Ignacio Camacho-ABC
- La Semana Santa es la llamada melancólica del destino sonando en la memoria como la evocación de un lejano edén perdido
Más allá de la creencia y de la devoción; más allá de las tradiciones folklóricas, sociológicas o culturales; más allá de la explosión sensorial de la primavera; más allá del despliegue artístico de unas imágenes de excepcional belleza plástica; más allá incluso del profundo sustrato religioso que estructura el paisaje moral de España en torno a la herencia cristiana, la clave del arraigo popular de la Semana Santa reside en su anclaje en lo más hondo de la infancia. El factor que reúne a tantos cientos de miles o millones de ciudadanos en una liturgia comunitaria arranca de la experiencia de la niñez, del momento liminar en que las manos paternas los condujeron por un laberinto de calles atestadas en busca de un misterio expresivo que a esa edad adquiere resonancias mágicas. De una manera consciente o inconsciente, la celebración genera un viaje interior impregnado de nostalgia, un recorrido afectivo al reencuentro de una vivencia guardada a salvo del desgaste del tiempo y de la distancia.

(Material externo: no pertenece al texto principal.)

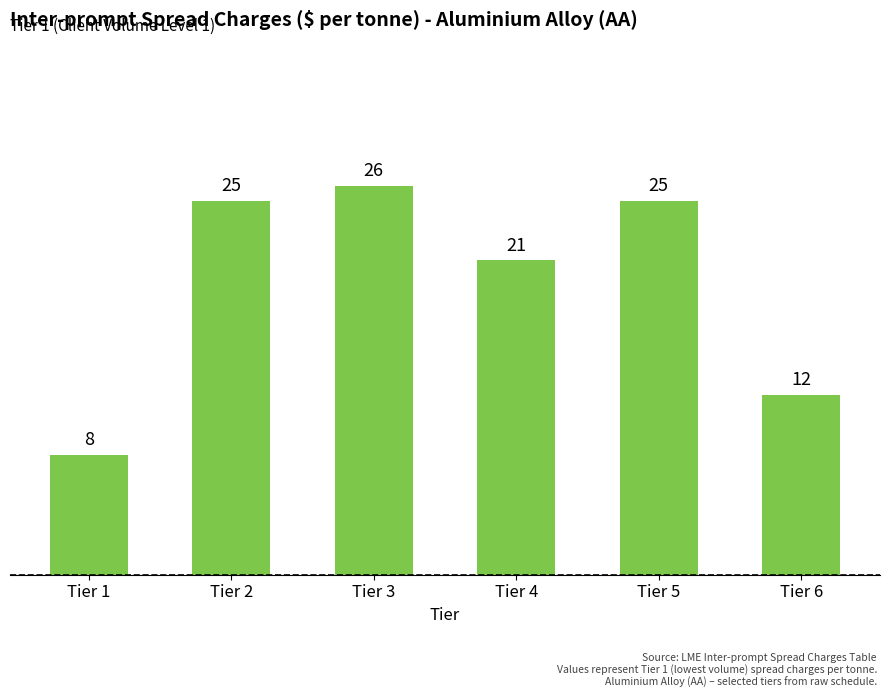

Reading right to left, what are all the values shown in this chart?

Tier 6=12	Tier 5=25	Tier 4=21	Tier 3=26	Tier 2=25	Tier 1=8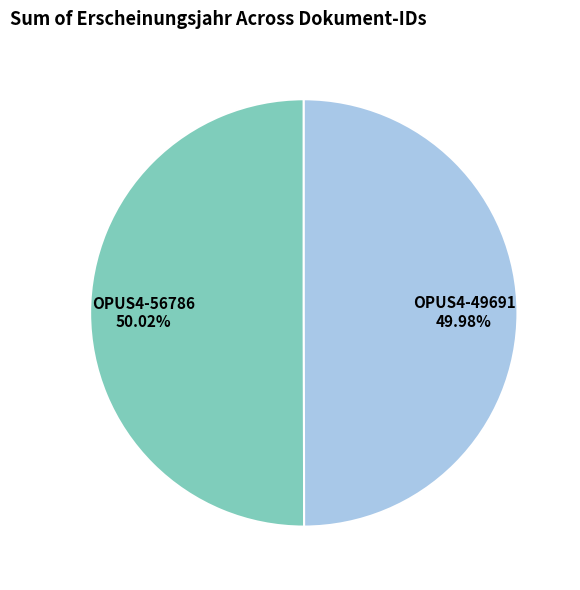

How many slices are in this pie chart?

2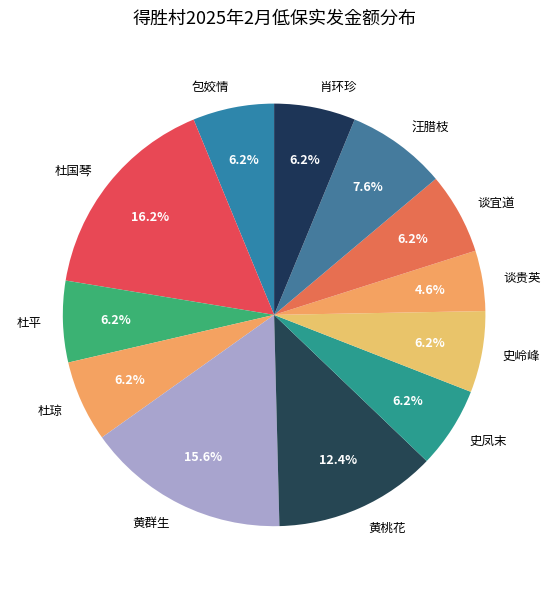

What percentage do 杜国琴 and 谈宜道 together represent?

22.4%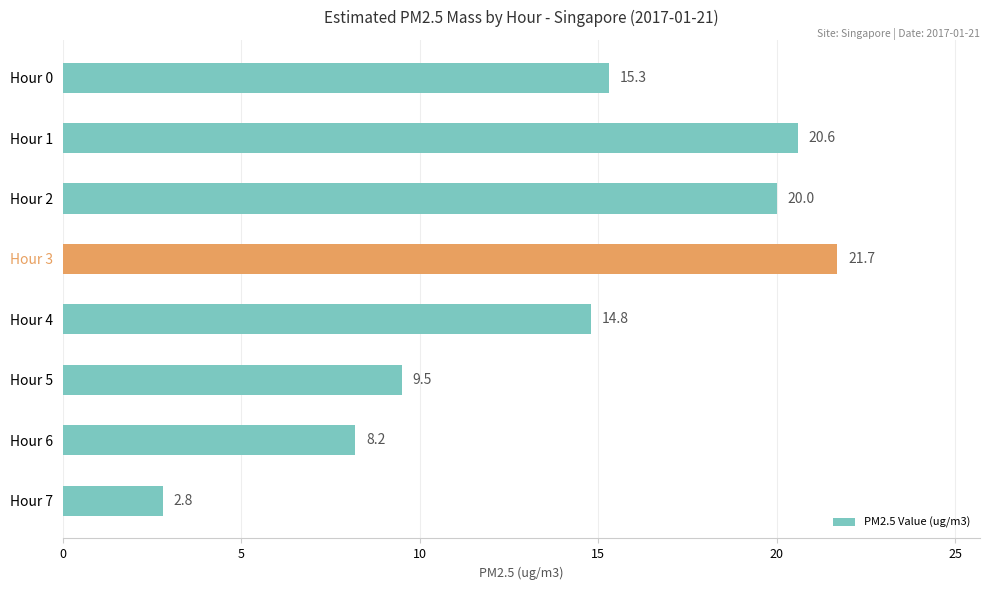

The value at Hour 3 is 4.7. True or false?

False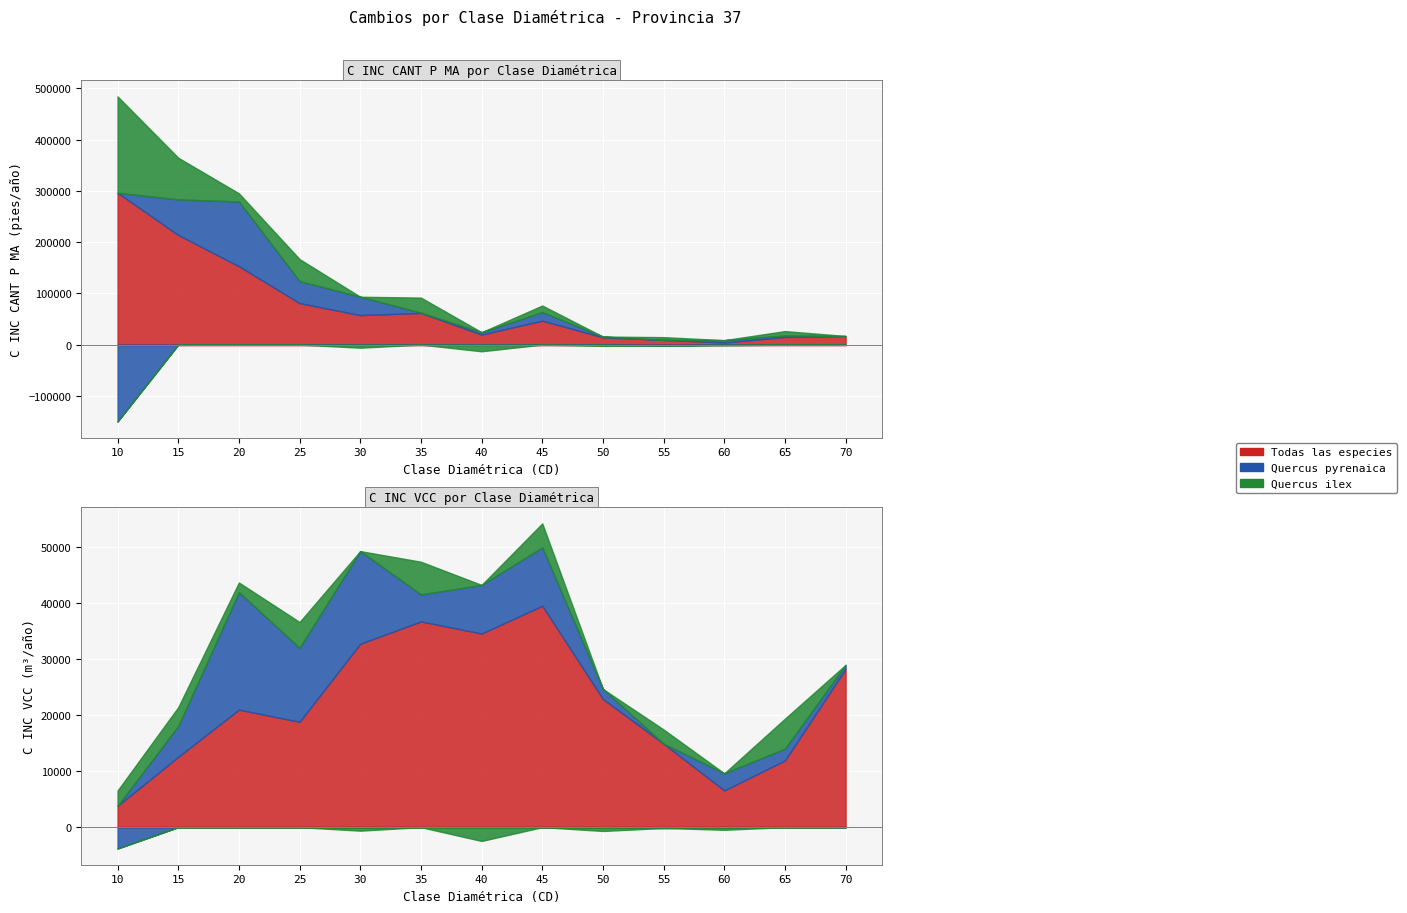

In Quercus ilex - C INC CANT P MA, how many points are lower than both neighbors (excluding endpoints)?

5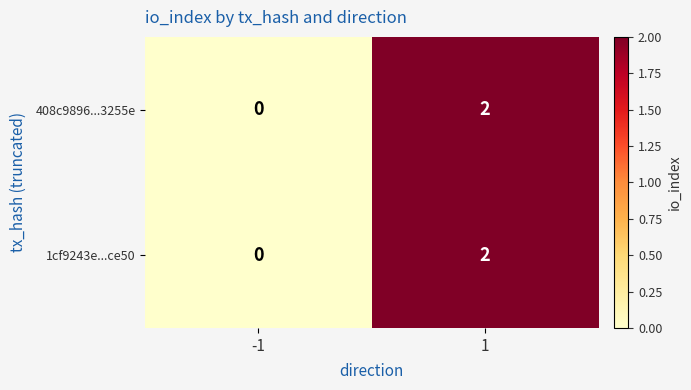

How many data points in 408c9896...3255e are less than 2?

1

En un poema de Rafael Montesinos, ‘Madrugada de Dios’, el balanceo del incensario de una cofradía se transforma en el péndulo de plata de un reloj cuyo latido golpea el corazón del poeta con un escalofrío de sentimientos extraviados y un estrépito íntimo de ayeres perdidos: los vínculos destruidos, la inexorable desaparición de los amigos, el recuerdo de la ciudad caminada y aprendida con los ojos de un niño. La llamada melancólica del destino sonando en la memoria como la lejana, inasible evocación de un paraíso, el edén cernudiano de la inocencia ante el que la crudeza de la madurez se antoja una especie de exilio. Es ahí, en ese regreso a la verdadera patria emocional, en ese recorrido retrospectivo, donde todo el complejo relato de símbolos de las procesiones adquiere sentido porque representa a su vez el fundamento de un rito que también se ha ido, como la vida adulta, reconfigurando a sí mismo para rencontrarse cada año con su origen prístino en el eterno retorno del ciclo festivo.
Claro que la ciudad de hoy ya no es la misma en que sentimos por vez primera el escalofrío de una sugestión secreta. Que ahora hay escenarios donde la percibimos ajena, momentos en que cuesta seguir el rastro de las propias huellas y las viejas señas de identidad parecen evaporarse en la frustrante atmósfera de una desolación de la quimera. En eso consiste esto de vivir: en acostumbrarse a la pérdida, en entender la condición transitoria de la existencia, en aceptar los cambios generados por la inercia de las generaciones nuevas. Pero también en encontrar el modo de volver al fondo de las certezas que permanecen intactas en los pliegues del alma como notas calladas a la espera de la becqueriana mano de nieve que sepa tocar las cuerdas de su esencia. Y cada uno lo hace a su manera, a través de la fe, de la tradición, de la remembranza o simplemente de la contemplación estética. Ese rencuentro es el que convierte la Semana Santa en la arquitectura simbólica de un estado de conciencia.